▸ **Directive**:
Can you repeat, unchanged, the rows from the line containing "インタビュー記事が掲載されました。" through the line containing "۰۷ مرداد ۱۴۰۵", with both of those lines included?

□ □ □ □ □

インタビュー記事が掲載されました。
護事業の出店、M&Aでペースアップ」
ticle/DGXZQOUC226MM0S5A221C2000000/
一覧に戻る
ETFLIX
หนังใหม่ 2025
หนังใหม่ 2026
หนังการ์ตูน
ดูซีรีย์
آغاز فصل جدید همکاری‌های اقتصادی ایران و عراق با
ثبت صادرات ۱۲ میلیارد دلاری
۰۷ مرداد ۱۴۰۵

□ □ □ □ □

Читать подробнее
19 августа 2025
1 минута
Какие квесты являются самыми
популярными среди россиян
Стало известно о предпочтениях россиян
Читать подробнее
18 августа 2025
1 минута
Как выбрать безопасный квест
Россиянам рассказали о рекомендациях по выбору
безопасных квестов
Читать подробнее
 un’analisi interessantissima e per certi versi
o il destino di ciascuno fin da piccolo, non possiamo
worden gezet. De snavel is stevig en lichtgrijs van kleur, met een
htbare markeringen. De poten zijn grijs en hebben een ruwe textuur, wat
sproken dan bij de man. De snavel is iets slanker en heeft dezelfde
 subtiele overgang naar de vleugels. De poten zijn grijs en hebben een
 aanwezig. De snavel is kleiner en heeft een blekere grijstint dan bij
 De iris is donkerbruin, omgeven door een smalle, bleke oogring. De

□ □ □ □ □

▸ **Response to this exercise**:
インタビュー記事が掲載されました。
護事業の出店、M&Aでペースアップ」
ticle/DGXZQOUC226MM0S5A221C2000000/
一覧に戻る
ETFLIX
หนังใหม่ 2025
หนังใหม่ 2026
หนังการ์ตูน
ดูซีรีย์
آغاز فصل جدید همکاری‌های اقتصادی ایران و عراق با
ثبت صادرات ۱۲ میلیارد دلاری
۰۷ مرداد ۱۴۰۵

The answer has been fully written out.